Eine persönliche Unbilligkeit ergibt sich aus der wirtschaftlichen Situation des Antragstellers und besteht in einem wirtschaftlichen Missverhältnis der Einhebung der Abgaben und den im Bereich des Abgabepflichtigen entstehenden Nachteilen (VwGH 9.12.1992, 91/13/0118).

Gemäß dem Erkenntnis des VwGH vom 17.11.2004, 2000/14/0112, sind für die Beurteilung des Nachsichtsansuchens die Vermögens- und Einkommensverhältnisse zum Zeitpunkt der Entscheidung über die Berufung maßgebend.

Wie der Verwaltungsgerichtshof wiederholt ausgeführt hat, liegt persönliche Unbilligkeit dann vor, wenn gerade die Einhebung der Abgaben die Existenz des Abgabepflichtigen oder seiner Familie gefährdet oder die Abstattung mit außergewöhnlichen Schwierigkeiten (so insbesondere einer Vermögensverschleuderung) verbunden wäre. Die deutlichste Form der persönlichen Unbilligkeit liegt in der Existenzgefährdung. Diese müsste gerade durch die Einhebung der Abgabe verursacht oder entscheidend ("auch") mitverursacht sein (vgl. das Erkenntnis vom 9. Juli 1997, 95/13/0243). Eine Unbilligkeit ist dann nicht gegeben, wenn die finanzielle Situation eines Abgabenschuldners so schlecht ist, dass auch die Gewährung der beantragten Nachsicht an der Existenzgefährdung nichts ändert (vgl. das hg. Erkenntnis vom 18. Mai 1995, 95/15/0053).
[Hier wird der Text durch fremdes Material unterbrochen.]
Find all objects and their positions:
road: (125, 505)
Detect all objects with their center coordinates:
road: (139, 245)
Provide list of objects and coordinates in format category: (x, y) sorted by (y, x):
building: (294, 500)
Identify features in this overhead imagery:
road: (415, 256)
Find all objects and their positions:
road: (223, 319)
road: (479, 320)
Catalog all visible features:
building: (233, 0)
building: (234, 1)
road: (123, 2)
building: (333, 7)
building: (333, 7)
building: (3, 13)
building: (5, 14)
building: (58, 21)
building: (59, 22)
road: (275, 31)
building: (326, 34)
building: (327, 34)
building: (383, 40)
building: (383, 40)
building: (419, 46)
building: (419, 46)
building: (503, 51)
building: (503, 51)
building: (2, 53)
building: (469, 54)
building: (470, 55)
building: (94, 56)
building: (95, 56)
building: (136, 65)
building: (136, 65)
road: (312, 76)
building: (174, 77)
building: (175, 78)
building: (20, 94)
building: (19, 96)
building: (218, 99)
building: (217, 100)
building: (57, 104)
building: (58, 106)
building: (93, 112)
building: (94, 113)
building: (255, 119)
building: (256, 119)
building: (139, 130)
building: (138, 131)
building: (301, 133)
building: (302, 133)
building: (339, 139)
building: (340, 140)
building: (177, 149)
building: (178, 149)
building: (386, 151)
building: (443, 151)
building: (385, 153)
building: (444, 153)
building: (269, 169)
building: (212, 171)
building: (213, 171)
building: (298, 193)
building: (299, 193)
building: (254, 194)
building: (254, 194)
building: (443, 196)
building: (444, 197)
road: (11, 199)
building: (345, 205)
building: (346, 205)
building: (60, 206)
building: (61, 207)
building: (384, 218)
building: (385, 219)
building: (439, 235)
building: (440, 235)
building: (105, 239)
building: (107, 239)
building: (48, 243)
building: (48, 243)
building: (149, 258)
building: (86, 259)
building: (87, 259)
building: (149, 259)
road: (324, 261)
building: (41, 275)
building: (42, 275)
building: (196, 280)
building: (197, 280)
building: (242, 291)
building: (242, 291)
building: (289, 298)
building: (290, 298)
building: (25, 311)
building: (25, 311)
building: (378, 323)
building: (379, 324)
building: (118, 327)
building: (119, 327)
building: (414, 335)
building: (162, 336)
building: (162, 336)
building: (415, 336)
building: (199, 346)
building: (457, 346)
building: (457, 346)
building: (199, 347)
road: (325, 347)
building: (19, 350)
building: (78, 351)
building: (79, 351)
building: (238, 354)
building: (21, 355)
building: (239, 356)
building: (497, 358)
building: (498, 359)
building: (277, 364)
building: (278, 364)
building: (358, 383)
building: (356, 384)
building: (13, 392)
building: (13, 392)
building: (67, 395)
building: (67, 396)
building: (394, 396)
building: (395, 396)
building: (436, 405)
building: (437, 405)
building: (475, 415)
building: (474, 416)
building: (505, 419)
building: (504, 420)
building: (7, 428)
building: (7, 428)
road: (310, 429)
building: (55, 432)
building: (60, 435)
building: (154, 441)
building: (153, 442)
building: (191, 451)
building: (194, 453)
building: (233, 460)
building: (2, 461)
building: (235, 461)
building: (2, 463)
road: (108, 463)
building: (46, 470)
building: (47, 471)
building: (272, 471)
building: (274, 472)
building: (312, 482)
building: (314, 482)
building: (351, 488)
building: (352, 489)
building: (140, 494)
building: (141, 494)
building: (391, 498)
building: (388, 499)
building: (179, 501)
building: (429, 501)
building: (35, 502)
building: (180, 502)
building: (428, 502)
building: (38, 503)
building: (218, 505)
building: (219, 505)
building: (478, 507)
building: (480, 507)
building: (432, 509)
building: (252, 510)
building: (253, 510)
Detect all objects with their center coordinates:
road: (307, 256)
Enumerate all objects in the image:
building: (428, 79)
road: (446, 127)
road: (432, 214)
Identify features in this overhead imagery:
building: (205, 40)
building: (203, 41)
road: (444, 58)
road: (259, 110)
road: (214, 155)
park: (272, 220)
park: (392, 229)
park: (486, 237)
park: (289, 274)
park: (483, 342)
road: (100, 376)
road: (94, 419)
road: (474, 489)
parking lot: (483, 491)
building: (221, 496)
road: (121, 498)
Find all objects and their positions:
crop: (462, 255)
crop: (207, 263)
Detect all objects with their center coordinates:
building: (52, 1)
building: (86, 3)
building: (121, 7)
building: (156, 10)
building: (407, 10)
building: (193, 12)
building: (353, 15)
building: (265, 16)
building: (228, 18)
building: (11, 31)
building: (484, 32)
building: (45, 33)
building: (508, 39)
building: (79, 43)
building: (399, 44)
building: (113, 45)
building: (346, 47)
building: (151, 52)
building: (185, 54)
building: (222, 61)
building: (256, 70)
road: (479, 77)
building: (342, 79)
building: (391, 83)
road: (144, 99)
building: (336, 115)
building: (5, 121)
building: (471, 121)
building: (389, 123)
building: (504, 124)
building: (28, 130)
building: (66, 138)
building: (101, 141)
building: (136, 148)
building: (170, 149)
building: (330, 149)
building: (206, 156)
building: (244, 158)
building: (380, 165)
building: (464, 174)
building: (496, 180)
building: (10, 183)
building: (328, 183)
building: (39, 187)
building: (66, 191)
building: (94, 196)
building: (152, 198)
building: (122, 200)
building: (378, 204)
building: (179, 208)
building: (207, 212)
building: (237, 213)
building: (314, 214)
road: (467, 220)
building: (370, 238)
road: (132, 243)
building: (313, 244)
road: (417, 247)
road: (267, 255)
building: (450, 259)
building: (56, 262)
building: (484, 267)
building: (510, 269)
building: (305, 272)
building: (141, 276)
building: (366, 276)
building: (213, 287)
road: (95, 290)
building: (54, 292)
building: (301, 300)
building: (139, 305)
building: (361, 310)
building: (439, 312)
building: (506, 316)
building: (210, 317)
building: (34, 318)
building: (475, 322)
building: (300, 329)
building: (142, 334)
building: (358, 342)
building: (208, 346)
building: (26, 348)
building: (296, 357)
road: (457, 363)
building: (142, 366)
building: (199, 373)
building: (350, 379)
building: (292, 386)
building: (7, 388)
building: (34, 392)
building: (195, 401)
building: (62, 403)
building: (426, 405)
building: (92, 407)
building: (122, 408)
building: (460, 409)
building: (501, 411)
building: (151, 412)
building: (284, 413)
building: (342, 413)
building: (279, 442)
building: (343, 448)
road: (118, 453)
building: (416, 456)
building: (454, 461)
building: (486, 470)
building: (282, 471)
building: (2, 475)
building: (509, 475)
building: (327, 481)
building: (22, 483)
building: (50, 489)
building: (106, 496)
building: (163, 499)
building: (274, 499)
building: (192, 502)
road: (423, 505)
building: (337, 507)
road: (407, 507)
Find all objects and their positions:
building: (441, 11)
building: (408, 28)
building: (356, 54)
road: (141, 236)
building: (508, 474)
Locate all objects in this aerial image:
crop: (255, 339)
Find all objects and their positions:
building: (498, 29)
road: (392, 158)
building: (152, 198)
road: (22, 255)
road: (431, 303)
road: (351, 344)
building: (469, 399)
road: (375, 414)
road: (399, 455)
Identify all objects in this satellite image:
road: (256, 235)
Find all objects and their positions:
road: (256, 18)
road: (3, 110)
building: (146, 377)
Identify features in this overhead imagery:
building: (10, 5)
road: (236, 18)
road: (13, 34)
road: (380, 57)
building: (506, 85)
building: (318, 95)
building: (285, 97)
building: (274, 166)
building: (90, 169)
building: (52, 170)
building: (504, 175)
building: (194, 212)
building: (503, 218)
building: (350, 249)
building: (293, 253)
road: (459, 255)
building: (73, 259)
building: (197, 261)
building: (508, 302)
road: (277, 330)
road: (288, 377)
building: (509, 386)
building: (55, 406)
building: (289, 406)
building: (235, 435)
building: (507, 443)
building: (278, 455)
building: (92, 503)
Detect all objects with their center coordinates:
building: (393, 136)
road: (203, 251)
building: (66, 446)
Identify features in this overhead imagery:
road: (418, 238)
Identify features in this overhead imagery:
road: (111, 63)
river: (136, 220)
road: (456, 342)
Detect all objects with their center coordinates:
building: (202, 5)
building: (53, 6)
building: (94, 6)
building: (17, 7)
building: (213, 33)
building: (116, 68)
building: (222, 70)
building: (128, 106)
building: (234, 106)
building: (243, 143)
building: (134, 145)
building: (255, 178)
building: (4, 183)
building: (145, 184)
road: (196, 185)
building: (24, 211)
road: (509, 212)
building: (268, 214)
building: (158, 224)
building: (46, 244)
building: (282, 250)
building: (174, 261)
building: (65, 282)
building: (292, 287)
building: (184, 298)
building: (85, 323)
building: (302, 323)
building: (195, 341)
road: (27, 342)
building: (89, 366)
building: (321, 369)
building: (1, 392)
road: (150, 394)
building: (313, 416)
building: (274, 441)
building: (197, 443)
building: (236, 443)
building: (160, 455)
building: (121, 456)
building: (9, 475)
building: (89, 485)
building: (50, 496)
Gemäß den vorliegenden Feststellungen über die wirtschaftlichen Verhältnisse des Bw. vom 7. Oktober 2004 hat sich die wirtschaftliche Situation des Bw. dramatisch verändert, da er aufgrund seines Gesundheitszustandes nicht mehr fähig ist, die selbständige Tätigkeit auszuüben. Er verfügt über keinerlei Einkünfte und Unterstützung. Der Lebensunterhalt wird auf Kredit bestritten.

Der Bw. hat seinen Wohnsitz nach K. verlegt, besitzt allerdings nach wie vor eine 45m² Eigentumswohnung in Wien, welche mit einem Höchstbetragskredit in Höhe von € 43.603,70 belastet ist.

Die Schulden bei Kreditinstituten und Sozialversicherung betragen insgesamt rund € 44.800,00.

Im Jahr 2005 wurden keinerlei Umsätze gemeldet, so dass davon ausgegangen werden muss, dass die wirtschaftliche Lage unverändert ist.

Der Abgabenrückstand beträgt derzeit € 34.180,14.

Bei dieser Sachlage ist von einer Existenzgefährdung auszugehen, die allerdings weder durch die Einhebung der nachsichtsgegenständlichen Abgaben verursacht noch mitverursacht wurde. Da die finanzielle Lage des Bw. so schlecht ist, dass auch die Gewährung der Nachsicht an der Existenzgefährdung nichts ändern würde, kann im Sinne der oben zitierten Rechtsprechung keine persönlich bedingte Unbilligkeit erkannt werden.

Obwohl die Argumentation des Finanzamtes im Hinblick auf die geänderte Sachlage bezüglich der "persönlichen" Unbilligkeit nicht mehr aufrecht zu erhalten war, konnte aus den genannten Gründen dennoch kein positiver Bescheid erlassen werden.

Es war daher spruchgemäß zu entscheiden.